To assay wild-type versus fur-1 TraD expression, overnight growth of N. gonorrhoeae AKK556 and AKK573 on GCB agar plates was swabbed into GCBL. To assay the effects of manganese treatment, overnight growth of AKK556 on GCB agar plates was swabbed into cGCBL, the OD₅₄₀ was adjusted to ∼0.2, and 3-ml cultures were grown with rotation at 37°C for 3 h. For all assays, cells were collected by centrifugation and resuspended in sterile Milli-Q water and sonicated to obtain whole-cell lysates. Protein was quantified by a Bradford assay (Bio-Rad), and equivalent quantities were electrophoresed on 10% SDS-PAGE gels. Proteins were transferred to a polyvinylidene difluoride (PVDF) membrane and blocked overnight with 5% nonfat dry milk in Tris-buffered saline containing 0.5% Tween 20 (TBST). Membranes were incubated for 1 h with primary antibody M2 anti-FLAG (Sigma) at a 1:10,000 dilution and then washed 3 times with TBST. Blots were then incubated with goat anti-mouse peroxidase-conjugated antibody (1:10,000 dilution) (Santa Cruz Biotechnology), washed 4 times with TBST, then developed with the Immobilon Western chemiluminescent horseradish peroxidase (HRP) substrate (Millipore), and exposed to film.

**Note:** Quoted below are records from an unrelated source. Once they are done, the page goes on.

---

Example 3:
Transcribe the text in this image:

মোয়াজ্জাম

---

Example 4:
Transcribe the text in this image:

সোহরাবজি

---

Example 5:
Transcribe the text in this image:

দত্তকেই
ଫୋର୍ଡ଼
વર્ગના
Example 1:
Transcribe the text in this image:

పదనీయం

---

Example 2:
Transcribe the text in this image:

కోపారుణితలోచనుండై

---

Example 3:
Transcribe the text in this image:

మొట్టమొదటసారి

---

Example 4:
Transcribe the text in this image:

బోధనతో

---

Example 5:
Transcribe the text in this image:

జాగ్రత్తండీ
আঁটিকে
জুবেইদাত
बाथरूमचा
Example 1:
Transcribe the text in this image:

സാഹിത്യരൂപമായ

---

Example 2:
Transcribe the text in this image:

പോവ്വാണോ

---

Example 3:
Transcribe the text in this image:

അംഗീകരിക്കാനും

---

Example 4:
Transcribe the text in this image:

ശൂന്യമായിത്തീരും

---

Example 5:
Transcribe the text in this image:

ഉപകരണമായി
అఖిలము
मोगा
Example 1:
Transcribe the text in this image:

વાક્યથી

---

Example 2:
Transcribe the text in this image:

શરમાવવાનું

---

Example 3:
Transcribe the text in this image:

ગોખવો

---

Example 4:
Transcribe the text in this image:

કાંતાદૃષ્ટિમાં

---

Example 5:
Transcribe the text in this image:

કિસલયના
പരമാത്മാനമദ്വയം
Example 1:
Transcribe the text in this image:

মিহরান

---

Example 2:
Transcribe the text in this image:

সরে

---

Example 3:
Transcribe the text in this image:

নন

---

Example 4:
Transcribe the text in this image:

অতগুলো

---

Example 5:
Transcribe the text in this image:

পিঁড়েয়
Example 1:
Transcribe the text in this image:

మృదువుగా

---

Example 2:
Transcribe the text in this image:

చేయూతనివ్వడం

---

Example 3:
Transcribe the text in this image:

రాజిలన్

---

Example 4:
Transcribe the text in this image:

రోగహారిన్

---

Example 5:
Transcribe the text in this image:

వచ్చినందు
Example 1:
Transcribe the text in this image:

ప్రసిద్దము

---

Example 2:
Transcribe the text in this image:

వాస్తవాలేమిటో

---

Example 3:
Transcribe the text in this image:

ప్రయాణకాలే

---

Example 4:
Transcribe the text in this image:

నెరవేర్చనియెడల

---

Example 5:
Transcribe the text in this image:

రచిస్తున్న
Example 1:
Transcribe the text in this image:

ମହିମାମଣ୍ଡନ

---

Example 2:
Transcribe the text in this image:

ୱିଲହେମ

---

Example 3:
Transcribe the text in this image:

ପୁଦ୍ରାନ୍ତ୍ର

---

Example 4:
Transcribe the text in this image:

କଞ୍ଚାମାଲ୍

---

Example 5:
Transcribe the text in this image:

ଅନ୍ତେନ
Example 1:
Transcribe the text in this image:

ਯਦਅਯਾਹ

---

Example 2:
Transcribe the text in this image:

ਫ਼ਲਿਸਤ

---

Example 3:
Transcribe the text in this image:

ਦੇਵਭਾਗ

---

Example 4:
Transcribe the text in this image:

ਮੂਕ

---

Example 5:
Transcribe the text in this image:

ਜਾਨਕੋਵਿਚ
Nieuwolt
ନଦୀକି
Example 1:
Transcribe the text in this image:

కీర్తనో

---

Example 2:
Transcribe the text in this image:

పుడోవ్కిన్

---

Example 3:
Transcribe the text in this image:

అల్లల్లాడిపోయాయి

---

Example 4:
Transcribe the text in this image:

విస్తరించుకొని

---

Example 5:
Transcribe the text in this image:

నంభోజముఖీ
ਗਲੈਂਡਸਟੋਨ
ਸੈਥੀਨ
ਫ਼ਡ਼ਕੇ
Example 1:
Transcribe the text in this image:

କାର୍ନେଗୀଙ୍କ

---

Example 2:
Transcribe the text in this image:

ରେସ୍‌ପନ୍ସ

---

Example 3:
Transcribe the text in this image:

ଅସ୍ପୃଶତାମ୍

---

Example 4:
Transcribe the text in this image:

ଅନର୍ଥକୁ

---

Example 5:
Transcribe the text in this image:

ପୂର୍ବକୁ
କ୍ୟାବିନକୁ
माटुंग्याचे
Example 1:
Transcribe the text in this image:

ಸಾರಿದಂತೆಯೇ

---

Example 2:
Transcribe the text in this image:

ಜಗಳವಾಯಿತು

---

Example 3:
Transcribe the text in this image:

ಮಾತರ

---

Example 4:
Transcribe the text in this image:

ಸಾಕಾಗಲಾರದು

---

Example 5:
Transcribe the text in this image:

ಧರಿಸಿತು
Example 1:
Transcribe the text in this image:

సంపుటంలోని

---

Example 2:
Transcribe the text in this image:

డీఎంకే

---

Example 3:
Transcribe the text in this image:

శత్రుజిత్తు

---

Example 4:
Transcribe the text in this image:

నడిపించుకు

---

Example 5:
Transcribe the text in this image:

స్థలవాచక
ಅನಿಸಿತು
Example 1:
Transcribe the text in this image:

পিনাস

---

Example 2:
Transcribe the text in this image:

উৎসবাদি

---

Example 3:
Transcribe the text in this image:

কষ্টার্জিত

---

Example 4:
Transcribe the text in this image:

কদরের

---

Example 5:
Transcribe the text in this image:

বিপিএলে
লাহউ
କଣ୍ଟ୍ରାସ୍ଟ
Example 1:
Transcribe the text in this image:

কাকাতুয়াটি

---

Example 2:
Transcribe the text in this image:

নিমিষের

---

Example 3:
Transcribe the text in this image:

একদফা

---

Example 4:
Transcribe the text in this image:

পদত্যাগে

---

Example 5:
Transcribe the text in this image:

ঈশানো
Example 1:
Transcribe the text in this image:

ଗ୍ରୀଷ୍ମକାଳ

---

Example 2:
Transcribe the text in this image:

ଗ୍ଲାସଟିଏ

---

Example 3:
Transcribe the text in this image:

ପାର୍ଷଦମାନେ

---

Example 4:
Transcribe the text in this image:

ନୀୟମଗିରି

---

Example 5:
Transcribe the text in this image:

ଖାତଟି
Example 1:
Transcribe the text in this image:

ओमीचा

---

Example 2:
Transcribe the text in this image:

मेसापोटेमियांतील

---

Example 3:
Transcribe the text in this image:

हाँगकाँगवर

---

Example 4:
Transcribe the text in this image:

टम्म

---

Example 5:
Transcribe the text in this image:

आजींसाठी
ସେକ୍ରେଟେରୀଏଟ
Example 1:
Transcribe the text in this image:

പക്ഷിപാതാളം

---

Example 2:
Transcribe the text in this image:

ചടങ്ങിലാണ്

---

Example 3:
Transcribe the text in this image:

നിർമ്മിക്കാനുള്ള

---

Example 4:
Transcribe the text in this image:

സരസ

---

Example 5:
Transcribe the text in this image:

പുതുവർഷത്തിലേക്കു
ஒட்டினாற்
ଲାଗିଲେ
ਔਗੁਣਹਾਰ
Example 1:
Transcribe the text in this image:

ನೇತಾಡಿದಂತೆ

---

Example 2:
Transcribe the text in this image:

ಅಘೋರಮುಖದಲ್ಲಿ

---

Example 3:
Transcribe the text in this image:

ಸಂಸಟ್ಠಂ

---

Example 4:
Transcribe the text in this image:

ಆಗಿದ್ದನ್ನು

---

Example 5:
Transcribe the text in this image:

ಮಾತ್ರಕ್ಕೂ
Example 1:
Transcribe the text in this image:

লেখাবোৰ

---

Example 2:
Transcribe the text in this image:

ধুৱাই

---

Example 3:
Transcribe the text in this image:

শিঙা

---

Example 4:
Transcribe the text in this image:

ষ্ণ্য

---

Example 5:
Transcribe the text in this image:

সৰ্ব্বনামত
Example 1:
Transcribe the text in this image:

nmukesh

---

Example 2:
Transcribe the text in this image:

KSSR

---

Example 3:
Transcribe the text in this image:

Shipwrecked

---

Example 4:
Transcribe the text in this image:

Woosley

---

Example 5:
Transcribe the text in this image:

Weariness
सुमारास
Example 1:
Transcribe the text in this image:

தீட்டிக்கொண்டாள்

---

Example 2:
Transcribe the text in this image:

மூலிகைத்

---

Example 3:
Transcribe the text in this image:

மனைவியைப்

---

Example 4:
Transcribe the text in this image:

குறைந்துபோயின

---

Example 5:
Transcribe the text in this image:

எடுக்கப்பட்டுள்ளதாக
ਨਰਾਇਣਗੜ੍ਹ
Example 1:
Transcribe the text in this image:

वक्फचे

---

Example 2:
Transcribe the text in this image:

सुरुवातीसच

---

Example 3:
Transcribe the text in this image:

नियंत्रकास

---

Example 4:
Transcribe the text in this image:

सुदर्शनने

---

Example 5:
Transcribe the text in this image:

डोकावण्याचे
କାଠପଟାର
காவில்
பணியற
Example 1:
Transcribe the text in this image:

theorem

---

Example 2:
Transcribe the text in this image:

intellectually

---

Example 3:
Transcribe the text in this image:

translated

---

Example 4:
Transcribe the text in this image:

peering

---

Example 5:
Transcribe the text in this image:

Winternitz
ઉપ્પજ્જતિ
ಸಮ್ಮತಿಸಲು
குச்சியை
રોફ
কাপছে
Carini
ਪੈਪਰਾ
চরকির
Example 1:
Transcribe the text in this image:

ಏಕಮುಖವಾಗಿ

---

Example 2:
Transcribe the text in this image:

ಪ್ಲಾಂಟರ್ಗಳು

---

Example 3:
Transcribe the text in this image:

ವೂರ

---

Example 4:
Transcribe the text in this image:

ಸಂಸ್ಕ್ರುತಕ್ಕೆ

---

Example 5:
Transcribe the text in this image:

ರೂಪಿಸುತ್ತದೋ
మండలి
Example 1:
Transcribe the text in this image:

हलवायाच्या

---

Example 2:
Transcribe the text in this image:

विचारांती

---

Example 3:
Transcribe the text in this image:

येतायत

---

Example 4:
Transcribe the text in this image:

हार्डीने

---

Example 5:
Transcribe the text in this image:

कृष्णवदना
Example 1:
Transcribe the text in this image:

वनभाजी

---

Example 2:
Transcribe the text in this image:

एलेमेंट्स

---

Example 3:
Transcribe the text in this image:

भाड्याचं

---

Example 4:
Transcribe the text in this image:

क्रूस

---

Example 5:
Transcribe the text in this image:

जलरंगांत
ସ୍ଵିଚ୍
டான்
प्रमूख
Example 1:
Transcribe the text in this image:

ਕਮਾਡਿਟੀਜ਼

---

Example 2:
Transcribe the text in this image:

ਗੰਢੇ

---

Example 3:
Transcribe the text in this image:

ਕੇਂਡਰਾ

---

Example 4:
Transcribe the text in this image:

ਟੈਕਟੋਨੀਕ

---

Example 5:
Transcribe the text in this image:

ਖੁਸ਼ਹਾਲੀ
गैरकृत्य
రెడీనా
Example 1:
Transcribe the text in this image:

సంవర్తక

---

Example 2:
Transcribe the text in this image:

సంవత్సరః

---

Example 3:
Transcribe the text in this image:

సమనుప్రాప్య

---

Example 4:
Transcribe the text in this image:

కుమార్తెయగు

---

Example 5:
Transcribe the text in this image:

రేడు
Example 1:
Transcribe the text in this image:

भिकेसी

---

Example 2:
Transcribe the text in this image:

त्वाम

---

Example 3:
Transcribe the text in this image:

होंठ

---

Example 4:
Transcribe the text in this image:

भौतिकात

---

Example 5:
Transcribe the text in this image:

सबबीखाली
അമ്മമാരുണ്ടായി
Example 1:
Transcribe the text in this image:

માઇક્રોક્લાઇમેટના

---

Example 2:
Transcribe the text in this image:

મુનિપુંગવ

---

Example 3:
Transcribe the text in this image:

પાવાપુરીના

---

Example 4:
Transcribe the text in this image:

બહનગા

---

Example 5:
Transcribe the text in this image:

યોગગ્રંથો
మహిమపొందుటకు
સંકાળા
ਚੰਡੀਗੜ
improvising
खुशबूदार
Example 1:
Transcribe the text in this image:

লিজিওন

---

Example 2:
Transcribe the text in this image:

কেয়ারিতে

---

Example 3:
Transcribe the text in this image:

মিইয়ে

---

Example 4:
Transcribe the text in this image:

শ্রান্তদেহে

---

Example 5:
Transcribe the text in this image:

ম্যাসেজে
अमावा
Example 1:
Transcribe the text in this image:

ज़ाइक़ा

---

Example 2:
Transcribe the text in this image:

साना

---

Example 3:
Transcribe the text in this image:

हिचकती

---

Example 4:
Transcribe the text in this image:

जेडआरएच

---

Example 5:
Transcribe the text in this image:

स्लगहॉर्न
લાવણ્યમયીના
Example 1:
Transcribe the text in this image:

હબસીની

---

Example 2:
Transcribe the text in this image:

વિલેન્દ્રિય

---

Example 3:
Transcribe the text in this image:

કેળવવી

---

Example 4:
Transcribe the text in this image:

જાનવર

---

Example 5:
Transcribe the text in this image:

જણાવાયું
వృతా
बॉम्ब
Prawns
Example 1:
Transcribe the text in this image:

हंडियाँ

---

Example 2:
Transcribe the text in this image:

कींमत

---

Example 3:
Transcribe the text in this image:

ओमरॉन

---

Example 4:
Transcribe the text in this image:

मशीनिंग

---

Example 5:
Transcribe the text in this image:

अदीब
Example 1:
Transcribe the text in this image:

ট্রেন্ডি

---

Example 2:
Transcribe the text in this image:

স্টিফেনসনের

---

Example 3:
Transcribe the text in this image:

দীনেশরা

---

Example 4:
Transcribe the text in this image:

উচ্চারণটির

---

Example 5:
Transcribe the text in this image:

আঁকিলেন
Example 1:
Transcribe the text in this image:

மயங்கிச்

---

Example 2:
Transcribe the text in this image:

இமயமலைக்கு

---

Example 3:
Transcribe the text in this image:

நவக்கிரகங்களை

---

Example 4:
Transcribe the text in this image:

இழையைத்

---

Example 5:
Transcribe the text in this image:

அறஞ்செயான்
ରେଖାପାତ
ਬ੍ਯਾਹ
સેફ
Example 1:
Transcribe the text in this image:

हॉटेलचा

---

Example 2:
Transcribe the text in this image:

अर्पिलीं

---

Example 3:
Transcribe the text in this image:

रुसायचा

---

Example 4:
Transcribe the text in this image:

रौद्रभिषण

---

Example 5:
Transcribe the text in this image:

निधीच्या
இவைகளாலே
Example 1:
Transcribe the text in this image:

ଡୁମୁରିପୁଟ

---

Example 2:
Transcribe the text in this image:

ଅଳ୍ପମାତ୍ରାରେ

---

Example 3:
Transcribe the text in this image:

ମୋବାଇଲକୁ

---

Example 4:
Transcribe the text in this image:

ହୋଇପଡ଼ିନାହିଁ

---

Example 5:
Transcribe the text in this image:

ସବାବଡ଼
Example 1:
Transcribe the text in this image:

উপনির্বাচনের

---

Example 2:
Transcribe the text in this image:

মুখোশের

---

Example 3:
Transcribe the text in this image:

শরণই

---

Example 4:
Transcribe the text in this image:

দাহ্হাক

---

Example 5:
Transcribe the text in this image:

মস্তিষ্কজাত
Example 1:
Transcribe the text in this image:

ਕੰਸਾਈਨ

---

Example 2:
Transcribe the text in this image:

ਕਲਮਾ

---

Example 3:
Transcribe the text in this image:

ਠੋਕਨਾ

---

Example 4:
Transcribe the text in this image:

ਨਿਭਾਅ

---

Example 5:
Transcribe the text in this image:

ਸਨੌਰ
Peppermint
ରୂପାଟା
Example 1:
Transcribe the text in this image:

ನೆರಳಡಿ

(ii) Detection of TraD-FLAG3 following deferoxamine, copper, and zinc treatment.

Liquid N. gonorrhoeae cultures were inoculated from 16 to 20 h of overnight growth on GCB agar plates into cGCBL at an OD₅₄₀ of ∼0.25 and grown for 3 h at 37°C with rotation. Cultures of 3 ml were pelleted by centrifugation in a swinging-bucket tabletop centrifuge (Jouan C3i) in their entirety, washed once with cold phosphate-buffered saline (PBS), resuspended in 500 μl of water, and sonicated. Lysate samples were resolved on precast 10% SDS-PAGE gels (Bio-Rad). Proteins were transferred to a PDVF membrane, blocked with 5% milk in TBST for 1 h, and incubated with 1:20,000 M2 antibody overnight at 4°C. Secondary antibody goat anti-mouse HRP was diluted 1:20,000 and administered for 1 h. Blots were developed using the Li-Cor Odyssey Fc imaging system.

Data availability.

The data that support the findings of this study are available in the Gene Expression Omnibus, BioProject PRJNA329501, accession number GSE113290. Additional data are available from the corresponding author upon reasonable request.